There are lots of Beetles in his collection, as well as some non-VW models such as a Pontiac “Woody” station wagon from the 1950s, a Ford Mustang and a British MG sports car.

But Mr. McCoy, 57, and wife Carmen, who shares his passion for cars, have a soft spot for the VW Thing — the Jeep-like vehicle that was sold in the United States in the early- to mid-1970s.

The angular vehicle with utilitarian styling has become a cult classic among some car buffs, although it’s not universally loved. The male-centric Web site, spike.com, declared it No. 3 on its list of the Seven Ugliest Cars Ever Built.

Mr. McCoy said that three or four years ago, his wife decided she wanted a Thing. They now have 20 Things, including one that was owned by a member of Bruce Springsteen’s E Street Band.

“They’re fun to drive,” Mr. McCoy said about Things, noting the doors are removable without tools and the windshields fold down.

Since Volkswagen officials decided to put a new $1 billion assembly plant in Chattanooga, other people have come to appreciate their interest in the automaker’s vehicles, the couple said.

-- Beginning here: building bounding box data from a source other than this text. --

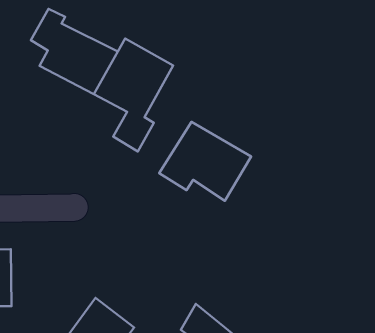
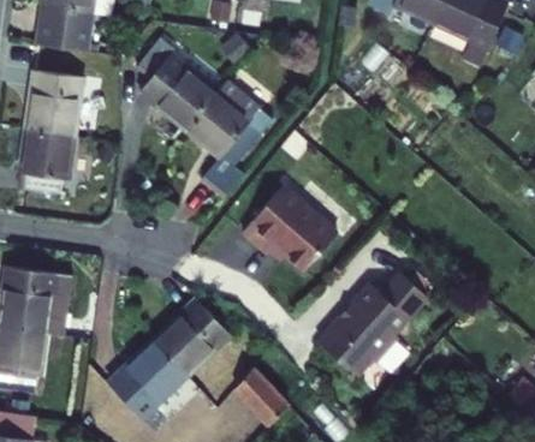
building: none -> [319,269,427,375]
building: none -> [153,303,230,381]

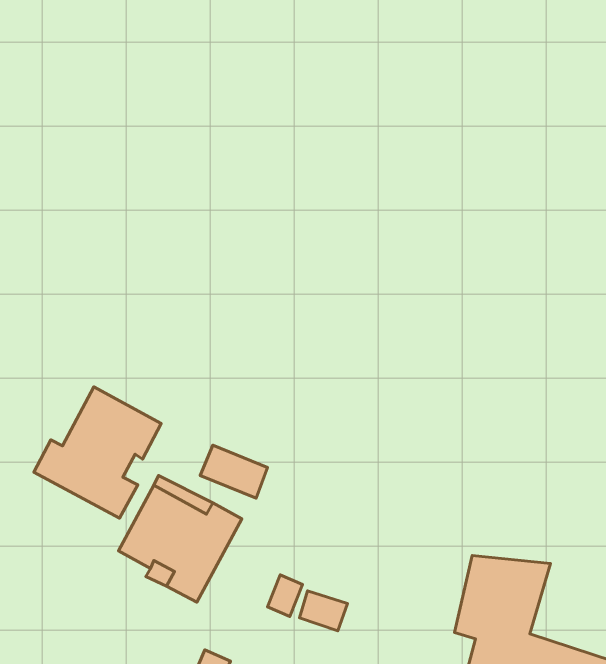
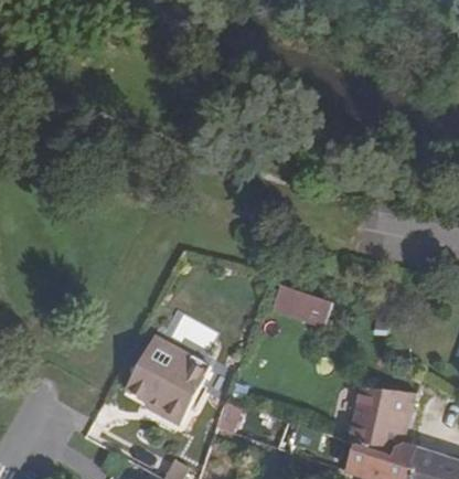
building: [34,387,161,518] -> none
building: none -> [275,288,331,327]

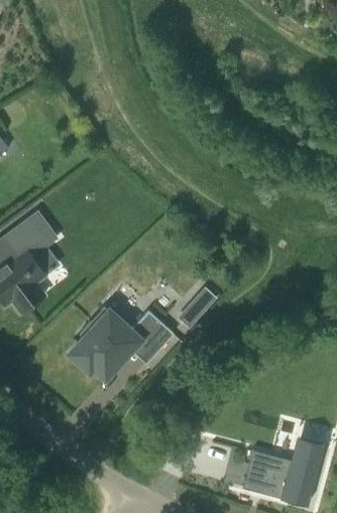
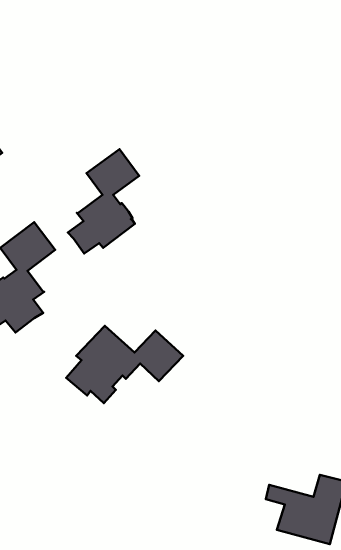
building: none -> [68,149,139,253]
building: [183,284,223,327] -> none

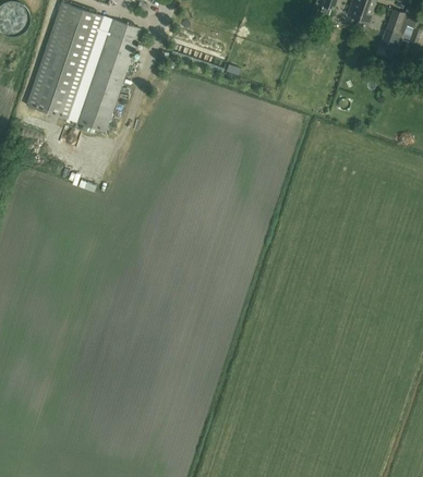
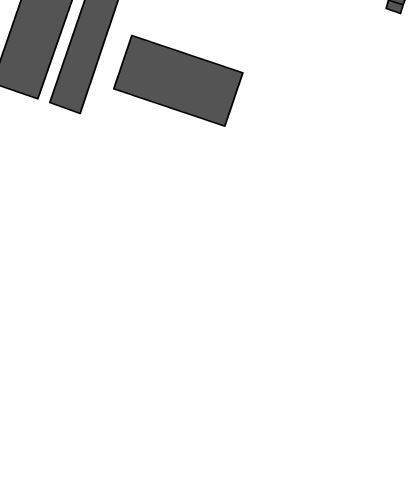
building: none -> [114,35,243,126]

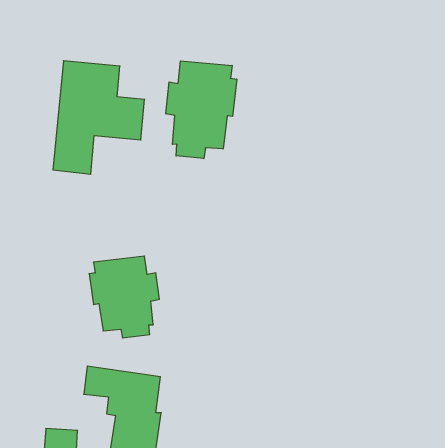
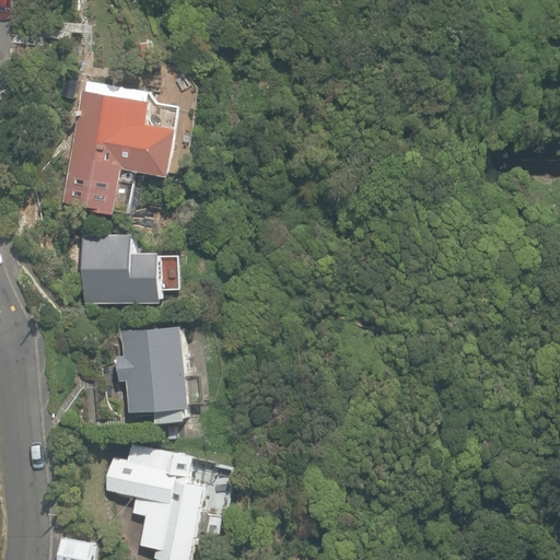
building: [166,61,237,159] -> none
building: none -> [80,232,178,306]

Mr. McCoy likes to call his car collecting a hobby, although “some people call it a habit or an illness,” he joked.

Some ask why they don’t buy something upscale, like a $100,000 Mercedes, Mrs. McCoy said.

“We don’t want that,” she said.

Mr. McCoy, who grew up in East Lake and went to Central High School, grew up working on cars. A collector at heart, he said he still has the first bike he used to deliver newspapers as a youngster.

He later earned a degree from the University of Tennessee at Knoxville, worked at the engineering firm Hensley-Schmidt Inc. and was county engineer in Bradley County.

In 1984, he joined with partner Charlie Miller to start their firm. Hamilton Place mall was the company’s first big project, he said.

Working on cars in his free time, he said he can undertake body and prep work and do some painting while relying on others to take on other fixes. But he’s not collecting the vehicles and restoring them to sell and make money, he said.

When he turns 70, he may decide to sell some of the them, he joked.